■ Page excerpt ■
......
Word count (OCaml)

From LiteratePrograms
Jump to: navigation, search
Other implementations: Assembly Intel x86 Linux | C | C++ | Haskell | J | Lua | OCaml | Perl | Python, functional | Rexx

An implementation of the UNIX wc tool, in OCaml.

The wc tool counts characters, words and lines in text files or stdin. When invoked without any options, it will print all three values. These options are supported:

  • -c - Only count characters
  • -w - Only count words
  • -l - Only count lines

If the tool is invoked without any file name parameters, it will use stdin.

This is a somewhat more complex implementation of wc than other sample OCaml implementations on the web. This added complexity stems from two things:

  1. Adding command line options;
  2. Avoiding loading an entire file into memory to count it (and instead reading the file line-by-line).

Contents

[edit] Counting and printing

The core of wc's functionality is to count various quantities, and print the results to the screen. This task is accomplished by the wc function, with the help of several supporting functions:

<<counting and printing>>=
getCount

countFile

printCountLine

countAndPrintFile

wc

The wc function takes a group of option settings and a list of filenames, and for each file in the list prints the count totals specified by the options.

<<wc>>=
let wc opts = function

If the file list is empty, or contains only a "-", the input is assumed to arrive via stdin. We therefore simply get the count totals for the stdin handle, and print that count.

<<wc>>=
    []
  | ["-"] -> printCountLine opts (getCount stdin ("",0,0,0))
......
■ Data shown ■

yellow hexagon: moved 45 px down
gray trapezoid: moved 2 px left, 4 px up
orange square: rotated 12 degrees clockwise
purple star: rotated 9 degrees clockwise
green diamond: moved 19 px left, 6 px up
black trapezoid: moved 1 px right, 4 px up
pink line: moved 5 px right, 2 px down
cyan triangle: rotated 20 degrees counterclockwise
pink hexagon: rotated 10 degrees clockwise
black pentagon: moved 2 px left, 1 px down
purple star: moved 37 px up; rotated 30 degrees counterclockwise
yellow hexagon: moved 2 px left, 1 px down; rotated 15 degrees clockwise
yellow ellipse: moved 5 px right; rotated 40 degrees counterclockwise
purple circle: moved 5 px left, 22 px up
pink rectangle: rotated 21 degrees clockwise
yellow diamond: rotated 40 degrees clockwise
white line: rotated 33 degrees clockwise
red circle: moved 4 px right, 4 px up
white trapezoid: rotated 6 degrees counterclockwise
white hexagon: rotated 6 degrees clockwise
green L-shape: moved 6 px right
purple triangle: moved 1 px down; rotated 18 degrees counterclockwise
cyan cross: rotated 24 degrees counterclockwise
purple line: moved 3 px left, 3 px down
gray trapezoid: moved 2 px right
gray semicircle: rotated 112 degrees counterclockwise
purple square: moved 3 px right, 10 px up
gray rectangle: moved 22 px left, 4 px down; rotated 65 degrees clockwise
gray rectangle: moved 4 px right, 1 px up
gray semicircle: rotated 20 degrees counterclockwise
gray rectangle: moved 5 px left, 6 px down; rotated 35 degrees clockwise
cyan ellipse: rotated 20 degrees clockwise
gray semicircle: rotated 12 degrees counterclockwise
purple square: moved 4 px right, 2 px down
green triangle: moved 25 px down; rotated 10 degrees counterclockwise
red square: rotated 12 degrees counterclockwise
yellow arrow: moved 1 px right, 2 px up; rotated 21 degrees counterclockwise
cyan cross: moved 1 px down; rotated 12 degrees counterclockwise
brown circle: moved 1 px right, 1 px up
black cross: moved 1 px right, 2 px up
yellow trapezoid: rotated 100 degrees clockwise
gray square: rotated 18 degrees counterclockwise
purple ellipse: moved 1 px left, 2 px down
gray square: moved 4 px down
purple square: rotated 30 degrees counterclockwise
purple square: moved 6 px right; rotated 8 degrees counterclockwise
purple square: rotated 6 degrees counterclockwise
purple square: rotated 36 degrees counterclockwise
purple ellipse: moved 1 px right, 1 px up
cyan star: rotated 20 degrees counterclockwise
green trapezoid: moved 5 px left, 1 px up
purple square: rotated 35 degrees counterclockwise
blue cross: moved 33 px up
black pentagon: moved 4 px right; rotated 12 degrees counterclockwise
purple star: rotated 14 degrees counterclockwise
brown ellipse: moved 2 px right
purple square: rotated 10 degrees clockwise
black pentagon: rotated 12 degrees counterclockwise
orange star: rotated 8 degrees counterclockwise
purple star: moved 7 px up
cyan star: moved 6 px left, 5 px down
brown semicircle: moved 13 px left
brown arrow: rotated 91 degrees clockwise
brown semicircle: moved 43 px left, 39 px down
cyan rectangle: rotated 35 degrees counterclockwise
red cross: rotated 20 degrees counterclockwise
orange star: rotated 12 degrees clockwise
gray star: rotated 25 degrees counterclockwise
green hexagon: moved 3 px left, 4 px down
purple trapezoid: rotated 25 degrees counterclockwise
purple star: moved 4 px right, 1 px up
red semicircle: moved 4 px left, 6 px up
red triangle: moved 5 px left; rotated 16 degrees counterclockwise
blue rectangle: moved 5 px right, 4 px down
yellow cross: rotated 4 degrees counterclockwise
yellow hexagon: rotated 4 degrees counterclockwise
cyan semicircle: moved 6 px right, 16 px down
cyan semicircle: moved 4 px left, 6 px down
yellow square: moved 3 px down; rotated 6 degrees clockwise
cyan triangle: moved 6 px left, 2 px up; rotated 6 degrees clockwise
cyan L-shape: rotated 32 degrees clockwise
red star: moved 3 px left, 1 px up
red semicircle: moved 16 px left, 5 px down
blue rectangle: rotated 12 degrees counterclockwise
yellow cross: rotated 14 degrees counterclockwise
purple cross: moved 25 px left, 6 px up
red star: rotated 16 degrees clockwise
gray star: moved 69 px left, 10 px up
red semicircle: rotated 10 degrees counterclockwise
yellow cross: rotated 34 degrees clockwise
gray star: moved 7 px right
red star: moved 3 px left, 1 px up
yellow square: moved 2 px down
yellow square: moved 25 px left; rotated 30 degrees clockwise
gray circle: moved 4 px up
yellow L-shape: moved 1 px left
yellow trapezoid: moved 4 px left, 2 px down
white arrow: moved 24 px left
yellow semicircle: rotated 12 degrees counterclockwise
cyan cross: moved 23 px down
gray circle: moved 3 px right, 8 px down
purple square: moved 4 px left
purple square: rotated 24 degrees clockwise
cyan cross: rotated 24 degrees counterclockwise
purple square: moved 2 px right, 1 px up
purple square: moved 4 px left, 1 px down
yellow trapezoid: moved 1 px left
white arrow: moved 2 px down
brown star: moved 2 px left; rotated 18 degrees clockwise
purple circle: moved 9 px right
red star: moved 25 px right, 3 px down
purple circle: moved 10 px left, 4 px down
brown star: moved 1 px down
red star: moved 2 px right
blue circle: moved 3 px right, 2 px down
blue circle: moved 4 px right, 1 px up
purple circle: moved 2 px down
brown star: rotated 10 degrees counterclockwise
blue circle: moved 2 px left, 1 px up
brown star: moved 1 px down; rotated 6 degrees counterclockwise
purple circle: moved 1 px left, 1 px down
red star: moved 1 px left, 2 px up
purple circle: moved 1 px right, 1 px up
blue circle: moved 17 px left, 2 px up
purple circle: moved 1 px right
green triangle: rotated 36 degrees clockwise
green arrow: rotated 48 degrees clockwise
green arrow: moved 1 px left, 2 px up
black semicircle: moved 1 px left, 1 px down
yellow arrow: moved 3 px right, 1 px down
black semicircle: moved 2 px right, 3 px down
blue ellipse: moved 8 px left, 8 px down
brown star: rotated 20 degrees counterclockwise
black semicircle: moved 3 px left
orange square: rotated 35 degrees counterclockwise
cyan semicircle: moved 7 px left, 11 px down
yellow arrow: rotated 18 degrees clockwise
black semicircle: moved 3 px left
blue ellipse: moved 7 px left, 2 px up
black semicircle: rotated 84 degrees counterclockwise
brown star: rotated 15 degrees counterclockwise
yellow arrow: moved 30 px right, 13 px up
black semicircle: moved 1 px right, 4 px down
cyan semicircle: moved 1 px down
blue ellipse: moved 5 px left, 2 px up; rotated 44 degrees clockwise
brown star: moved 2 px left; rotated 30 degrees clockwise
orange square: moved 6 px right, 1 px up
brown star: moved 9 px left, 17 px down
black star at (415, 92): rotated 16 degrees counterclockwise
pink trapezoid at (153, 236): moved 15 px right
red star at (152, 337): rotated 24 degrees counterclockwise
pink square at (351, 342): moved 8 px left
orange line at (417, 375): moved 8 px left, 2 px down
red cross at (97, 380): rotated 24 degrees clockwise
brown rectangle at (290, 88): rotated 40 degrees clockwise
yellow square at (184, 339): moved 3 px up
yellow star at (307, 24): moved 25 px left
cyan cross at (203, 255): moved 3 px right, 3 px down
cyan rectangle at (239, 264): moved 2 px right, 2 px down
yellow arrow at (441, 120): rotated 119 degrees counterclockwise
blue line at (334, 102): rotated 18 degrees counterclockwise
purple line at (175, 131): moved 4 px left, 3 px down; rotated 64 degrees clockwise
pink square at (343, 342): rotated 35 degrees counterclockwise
......
■ What this task involves ■
Reproduce the OCaml word count page above in full, keeping every line and character unchanged.

■ Output ■
Word count (OCaml)

From LiteratePrograms
Jump to: navigation, search
Other implementations: Assembly Intel x86 Linux | C | C++ | Haskell | J | Lua | OCaml | Perl | Python, functional | Rexx

An implementation of the UNIX wc tool, in OCaml.

The wc tool counts characters, words and lines in text files or stdin. When invoked without any options, it will print all three values. These options are supported:

  • -c - Only count characters
  • -w - Only count words
  • -l - Only count lines

If the tool is invoked without any file name parameters, it will use stdin.

This is a somewhat more complex implementation of wc than other sample OCaml implementations on the web. This added complexity stems from two things:

  1. Adding command line options;
  2. Avoiding loading an entire file into memory to count it (and instead reading the file line-by-line).

Contents

[edit] Counting and printing

The core of wc's functionality is to count various quantities, and print the results to the screen. This task is accomplished by the wc function, with the help of several supporting functions:

<<counting and printing>>=
getCount

countFile

printCountLine

countAndPrintFile

wc

The wc function takes a group of option settings and a list of filenames, and for each file in the list prints the count totals specified by the options.

<<wc>>=
let wc opts = function

If the file list is empty, or contains only a "-", the input is assumed to arrive via stdin. We therefore simply get the count totals for the stdin handle, and print that count.

<<wc>>=
    []
  | ["-"] -> printCountLine opts (getCount stdin ("",0,0,0))